---- Texto de lectura
Obra de juventud que llegó a ser de las más populares de la Semana Santa, con su capilla propia en el compás del convento de San Pablo (hoy capilla de Montserrat) y que sirvió de inspiración durante décadas para obras de similar iconografía, como las dolorosas que se conservan en la parroquia de San Andrés, la de la Iglesia de Santiago o la del Monasterio de San Clemente.

Otra obra de juventud de Pedro Roldán de influencia posterior fue la talla del arcángel San Miguel que realizóen 1657 para la actual hermandad de las Siete Palabras (también fue obra de un joven Felipe Martínez el actual crucificado de las Siete Palabras, realizado originalmente para la extinguida hermandad del Cristo de la Sangre con sede en la iglesia de San Francisco de Paula). 

Volviendo a Roldán, en la talla de San Miguel volvía a recurrir a modelos anteriores, los de tipo teórico recogidos por Pacheco en su Arte de la Pintura o los llevados a la madera por Alonso Cano o Martínez Montañés. Un arcángel vestido como un soldado romano, con túnica corta, media coraza, manto y casco de cimera con plumas.

Un modelo que reinterpretaría su propia hija, Luisa Roldán, otra autora a la que la juventud y, especialmente la de su marido Luis Antonio Arcos, jugaría más de una mala pasada. Fueron dos modos diferentes de entender la juventud: el de Luisa, que terminaba obras perfectas con apenas treinta años, como los ángeles del paso de la Exaltación, y el de Luis Antonio de los Arcos, con una fama de joven informal e inconstante que motiva que en algunas de sus intervenciones (paso de misterio de la Exaltación) sea difícil señalar su autoría, la de su propia mujer o la del propio Pedro Roldán, que probablemente cargó con más de un retraso del joven escultor.


Cardoso y Ramos

Ya a finales del siglo, un joven que no llegaba a los treinta años, Antonio Cardoso de Quirós, recibía el encargo de la hermandad del Santo Entierro para llevar a cabo la talla de la Virgen de Villaviciosa y el grupo del Duelo, imágenes de las que hoy sólo se conserva la Dolorosa titular, un ejemplo de encargo a un autor poco conocido y por el que apostó una hermandad penitencial frente a autores más consagrados en la época.
--------
---- Datos proporcionados
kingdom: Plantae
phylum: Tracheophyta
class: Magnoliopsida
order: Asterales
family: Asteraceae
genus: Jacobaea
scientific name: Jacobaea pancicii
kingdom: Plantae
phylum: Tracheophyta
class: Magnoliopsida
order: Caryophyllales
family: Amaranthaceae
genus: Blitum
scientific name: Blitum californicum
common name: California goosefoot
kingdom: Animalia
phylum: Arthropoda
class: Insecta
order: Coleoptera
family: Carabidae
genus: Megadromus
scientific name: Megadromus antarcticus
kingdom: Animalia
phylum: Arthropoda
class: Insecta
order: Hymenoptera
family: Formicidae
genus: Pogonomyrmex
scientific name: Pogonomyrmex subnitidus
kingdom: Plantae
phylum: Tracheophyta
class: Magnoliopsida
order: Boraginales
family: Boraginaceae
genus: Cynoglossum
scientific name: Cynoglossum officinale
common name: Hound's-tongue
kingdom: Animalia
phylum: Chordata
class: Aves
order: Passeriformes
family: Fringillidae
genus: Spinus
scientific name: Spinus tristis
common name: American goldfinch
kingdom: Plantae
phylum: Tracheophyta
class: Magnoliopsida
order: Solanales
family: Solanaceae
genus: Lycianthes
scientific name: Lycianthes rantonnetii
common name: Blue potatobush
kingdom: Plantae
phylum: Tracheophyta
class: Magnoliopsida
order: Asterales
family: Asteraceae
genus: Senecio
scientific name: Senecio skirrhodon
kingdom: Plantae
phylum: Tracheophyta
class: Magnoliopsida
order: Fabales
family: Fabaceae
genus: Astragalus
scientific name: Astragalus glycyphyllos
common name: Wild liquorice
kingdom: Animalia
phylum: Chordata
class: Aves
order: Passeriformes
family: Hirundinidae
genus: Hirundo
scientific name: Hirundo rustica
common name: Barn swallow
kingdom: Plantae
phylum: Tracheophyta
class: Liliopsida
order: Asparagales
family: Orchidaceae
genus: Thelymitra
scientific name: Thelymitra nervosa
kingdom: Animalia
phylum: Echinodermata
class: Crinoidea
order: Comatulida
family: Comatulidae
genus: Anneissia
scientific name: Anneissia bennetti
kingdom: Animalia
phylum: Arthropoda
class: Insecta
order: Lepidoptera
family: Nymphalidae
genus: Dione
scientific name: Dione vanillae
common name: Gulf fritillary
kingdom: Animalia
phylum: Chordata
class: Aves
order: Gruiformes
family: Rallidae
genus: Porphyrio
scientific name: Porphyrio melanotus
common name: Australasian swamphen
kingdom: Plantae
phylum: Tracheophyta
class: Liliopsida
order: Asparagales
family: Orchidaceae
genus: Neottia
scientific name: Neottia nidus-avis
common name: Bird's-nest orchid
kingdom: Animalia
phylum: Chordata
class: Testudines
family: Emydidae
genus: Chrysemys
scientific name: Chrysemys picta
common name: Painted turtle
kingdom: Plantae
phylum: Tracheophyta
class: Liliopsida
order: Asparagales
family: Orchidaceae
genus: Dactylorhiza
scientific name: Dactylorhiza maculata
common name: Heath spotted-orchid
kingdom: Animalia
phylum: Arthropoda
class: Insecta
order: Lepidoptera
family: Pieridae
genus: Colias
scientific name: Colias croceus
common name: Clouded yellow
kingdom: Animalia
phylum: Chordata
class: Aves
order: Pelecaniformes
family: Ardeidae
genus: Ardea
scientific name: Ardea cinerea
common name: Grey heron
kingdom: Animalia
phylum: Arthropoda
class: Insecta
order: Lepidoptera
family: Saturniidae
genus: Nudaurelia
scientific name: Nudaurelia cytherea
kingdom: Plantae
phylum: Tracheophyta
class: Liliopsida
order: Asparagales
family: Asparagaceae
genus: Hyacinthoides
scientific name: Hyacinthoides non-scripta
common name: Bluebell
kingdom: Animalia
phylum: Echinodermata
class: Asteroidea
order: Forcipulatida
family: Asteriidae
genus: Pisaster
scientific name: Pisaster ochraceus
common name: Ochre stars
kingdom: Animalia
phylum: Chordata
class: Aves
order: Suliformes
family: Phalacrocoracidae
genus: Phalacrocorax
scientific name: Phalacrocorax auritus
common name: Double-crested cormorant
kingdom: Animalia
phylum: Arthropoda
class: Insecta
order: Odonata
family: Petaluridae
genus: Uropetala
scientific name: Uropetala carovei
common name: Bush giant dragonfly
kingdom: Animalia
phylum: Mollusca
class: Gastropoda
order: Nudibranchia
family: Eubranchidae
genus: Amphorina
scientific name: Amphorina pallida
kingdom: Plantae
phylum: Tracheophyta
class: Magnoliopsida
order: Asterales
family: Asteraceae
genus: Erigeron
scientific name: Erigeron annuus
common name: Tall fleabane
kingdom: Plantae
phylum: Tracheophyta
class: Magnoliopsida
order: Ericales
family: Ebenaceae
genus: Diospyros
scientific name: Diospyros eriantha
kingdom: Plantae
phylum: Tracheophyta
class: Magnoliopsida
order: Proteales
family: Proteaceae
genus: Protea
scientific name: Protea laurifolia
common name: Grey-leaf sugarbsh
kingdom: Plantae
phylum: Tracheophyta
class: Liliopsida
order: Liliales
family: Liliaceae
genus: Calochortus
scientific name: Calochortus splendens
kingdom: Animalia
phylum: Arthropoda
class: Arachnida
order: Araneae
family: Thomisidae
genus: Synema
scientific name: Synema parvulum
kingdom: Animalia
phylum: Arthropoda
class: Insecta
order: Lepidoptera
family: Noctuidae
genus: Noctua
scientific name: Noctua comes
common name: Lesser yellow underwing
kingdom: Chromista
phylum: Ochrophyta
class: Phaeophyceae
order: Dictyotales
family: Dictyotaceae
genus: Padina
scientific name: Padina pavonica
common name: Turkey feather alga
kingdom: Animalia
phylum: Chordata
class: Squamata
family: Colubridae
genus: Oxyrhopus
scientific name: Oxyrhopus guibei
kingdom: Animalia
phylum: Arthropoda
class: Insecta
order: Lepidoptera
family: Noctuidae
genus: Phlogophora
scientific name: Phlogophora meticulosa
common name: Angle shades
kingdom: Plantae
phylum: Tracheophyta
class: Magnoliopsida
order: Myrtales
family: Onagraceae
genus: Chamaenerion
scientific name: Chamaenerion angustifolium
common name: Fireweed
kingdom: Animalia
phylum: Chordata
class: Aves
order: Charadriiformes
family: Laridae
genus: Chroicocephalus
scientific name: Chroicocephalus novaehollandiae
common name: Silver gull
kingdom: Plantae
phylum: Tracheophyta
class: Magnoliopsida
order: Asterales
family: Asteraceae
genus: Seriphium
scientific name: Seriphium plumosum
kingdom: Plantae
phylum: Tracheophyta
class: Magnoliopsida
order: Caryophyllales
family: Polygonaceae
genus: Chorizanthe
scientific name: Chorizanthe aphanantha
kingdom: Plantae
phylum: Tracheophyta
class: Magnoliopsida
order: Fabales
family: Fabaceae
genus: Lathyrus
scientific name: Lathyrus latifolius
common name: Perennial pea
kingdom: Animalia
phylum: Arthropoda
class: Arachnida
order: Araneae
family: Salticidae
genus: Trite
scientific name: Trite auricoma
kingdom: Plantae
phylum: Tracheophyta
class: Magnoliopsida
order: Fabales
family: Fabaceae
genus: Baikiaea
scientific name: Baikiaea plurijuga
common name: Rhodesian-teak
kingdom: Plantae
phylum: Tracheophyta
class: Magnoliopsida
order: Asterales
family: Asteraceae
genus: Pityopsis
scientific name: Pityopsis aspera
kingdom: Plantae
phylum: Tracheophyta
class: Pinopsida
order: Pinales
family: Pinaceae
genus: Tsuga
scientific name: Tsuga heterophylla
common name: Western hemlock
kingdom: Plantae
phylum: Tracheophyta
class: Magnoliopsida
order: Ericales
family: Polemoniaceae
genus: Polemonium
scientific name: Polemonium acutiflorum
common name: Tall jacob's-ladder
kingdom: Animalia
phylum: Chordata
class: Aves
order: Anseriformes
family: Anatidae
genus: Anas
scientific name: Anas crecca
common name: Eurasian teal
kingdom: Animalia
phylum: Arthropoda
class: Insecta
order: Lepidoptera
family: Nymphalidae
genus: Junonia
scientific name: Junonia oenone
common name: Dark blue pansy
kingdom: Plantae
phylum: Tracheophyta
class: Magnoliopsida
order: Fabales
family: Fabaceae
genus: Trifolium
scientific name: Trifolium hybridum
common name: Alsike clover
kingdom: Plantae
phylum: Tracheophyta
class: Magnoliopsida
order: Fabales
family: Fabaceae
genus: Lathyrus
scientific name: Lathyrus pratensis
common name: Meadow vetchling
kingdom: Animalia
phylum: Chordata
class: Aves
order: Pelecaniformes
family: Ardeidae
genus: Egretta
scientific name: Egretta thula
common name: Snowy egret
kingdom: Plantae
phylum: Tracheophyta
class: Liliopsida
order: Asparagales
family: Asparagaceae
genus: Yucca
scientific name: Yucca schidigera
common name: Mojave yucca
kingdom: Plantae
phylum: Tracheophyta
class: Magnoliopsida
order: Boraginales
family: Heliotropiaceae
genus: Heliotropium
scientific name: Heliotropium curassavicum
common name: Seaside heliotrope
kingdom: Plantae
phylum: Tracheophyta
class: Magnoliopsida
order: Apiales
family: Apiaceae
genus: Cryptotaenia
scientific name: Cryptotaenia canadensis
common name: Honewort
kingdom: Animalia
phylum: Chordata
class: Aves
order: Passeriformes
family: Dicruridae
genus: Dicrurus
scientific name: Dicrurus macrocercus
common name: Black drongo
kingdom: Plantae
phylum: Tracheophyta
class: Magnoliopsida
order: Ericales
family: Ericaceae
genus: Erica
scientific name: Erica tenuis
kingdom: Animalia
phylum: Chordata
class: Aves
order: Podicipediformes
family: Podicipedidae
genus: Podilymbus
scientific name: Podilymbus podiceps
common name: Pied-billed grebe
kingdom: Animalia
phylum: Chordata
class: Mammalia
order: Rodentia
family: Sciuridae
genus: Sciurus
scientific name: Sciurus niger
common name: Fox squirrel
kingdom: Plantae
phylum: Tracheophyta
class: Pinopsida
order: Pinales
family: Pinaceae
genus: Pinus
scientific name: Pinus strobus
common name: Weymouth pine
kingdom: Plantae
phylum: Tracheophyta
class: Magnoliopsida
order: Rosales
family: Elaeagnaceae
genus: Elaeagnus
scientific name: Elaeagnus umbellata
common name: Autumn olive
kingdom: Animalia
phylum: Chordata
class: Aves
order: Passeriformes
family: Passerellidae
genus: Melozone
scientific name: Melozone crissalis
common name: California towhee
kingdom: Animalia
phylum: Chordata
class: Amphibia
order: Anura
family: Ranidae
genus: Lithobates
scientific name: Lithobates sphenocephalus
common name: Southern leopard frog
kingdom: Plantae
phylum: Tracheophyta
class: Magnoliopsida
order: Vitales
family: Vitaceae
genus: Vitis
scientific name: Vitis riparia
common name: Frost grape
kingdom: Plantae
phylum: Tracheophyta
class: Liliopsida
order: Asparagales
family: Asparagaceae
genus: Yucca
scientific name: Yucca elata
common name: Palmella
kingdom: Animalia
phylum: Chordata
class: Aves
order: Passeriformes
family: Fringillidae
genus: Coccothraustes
--------
## Encargo de trabajo 1
Reproduzca el pasaje del texto sobre la imaginería de Semana Santa que comienza con "Un modelo que" y sigue hasta "del joven escultor.", cambiando "mala pasada" por "mala jugada".
## Encargo de trabajo 2
Explique en una a tres oraciones por qué, de acuerdo con el texto sobre la imaginería de Semana Santa, es difícil señalar la autoría en algunas intervenciones de Luis Antonio de los Arcos.
## Encargo de trabajo 3
Continúe el texto sobre la imaginería de Semana Santa a partir de su última oración.

## Respuesta esperada 1
Un modelo que reinterpretaría su propia hija, Luisa Roldán, otra autora a la que la juventud y, especialmente la de su marido Luis Antonio Arcos, jugaría más de una mala jugada. Fueron dos modos diferentes de entender la juventud: el de Luisa, que terminaba obras perfectas con apenas treinta años, como los ángeles del paso de la Exaltación, y el de Luis Antonio de los Arcos, con una fama de joven informal e inconstante que motiva que en algunas de sus intervenciones (paso de misterio de la Exaltación) sea difícil señalar su autoría, la de su propia mujer o la del propio Pedro Roldán, que probablemente cargó con más de un retraso del joven escultor.

## Respuesta esperada 2
Luis Antonio de los Arcos tenía fama de joven informal e inconstante. Por ello, en intervenciones como el paso de misterio de la Exaltación cuesta distinguir si la autoría es suya, de su mujer, Luisa Roldán, o del propio Pedro Roldán.

## Respuesta esperada 3
Algo parecido ocurrió, en el siglo posterior, con la hermandad del Silencio, que en 1752 encargaba a Cristóbal Ramos (con poco más de veinticinco años) la antigua Virgen de la Concepción, sustituida posteriormente por la actual imagen de Sebastián Santos. Sí conserva la hermandad la talla de San Juan. Quedaban más de dos décadas para que Ramos alcanzara su gran fama como barrista y autor tardobarroco por excelencia, pero una hermandad sevillana ya apostaba por sus manos para la realización de sus imágenes titulares.

Virgen de Villaviciosa

Álvarez Duarte

Juventud o madurez, artista novel o consagrado, lo tradicional o lo innovador. Para las hermandades sevillanas la elección del autor de sus imágenes titulares solía estar condicionada por los criterios de su junta de gobierno o, en muchas ocasiones, por condicionantes económicos que hacían buscar a un autor no consagrado. El siglo XX aportaría ejemplos de un joven Fernández Andes realizando la Virgen de la Caridad del Baratillo aunque el ejemplo de artista precoz por excelencia se haría esperar a la segunda mitad de la centuria.

Con sólo dieciséis años gubió Luis Álvarez Duarte en 1966 a la Virgen de Guadalupe, titular de la hermandad de las Aguas, toda una apuesta de riesgo que triunfaría con la creación de un modelo de Virgen aniñada en la que primaría el sentido de la belleza juvenil y que influiría de forma notable en la elaboración de las dolorosas de la última mitad de siglo: era un joven escultor el que creaba un modelo sin imitar lo anterior y con influencia en las generaciones posteriores.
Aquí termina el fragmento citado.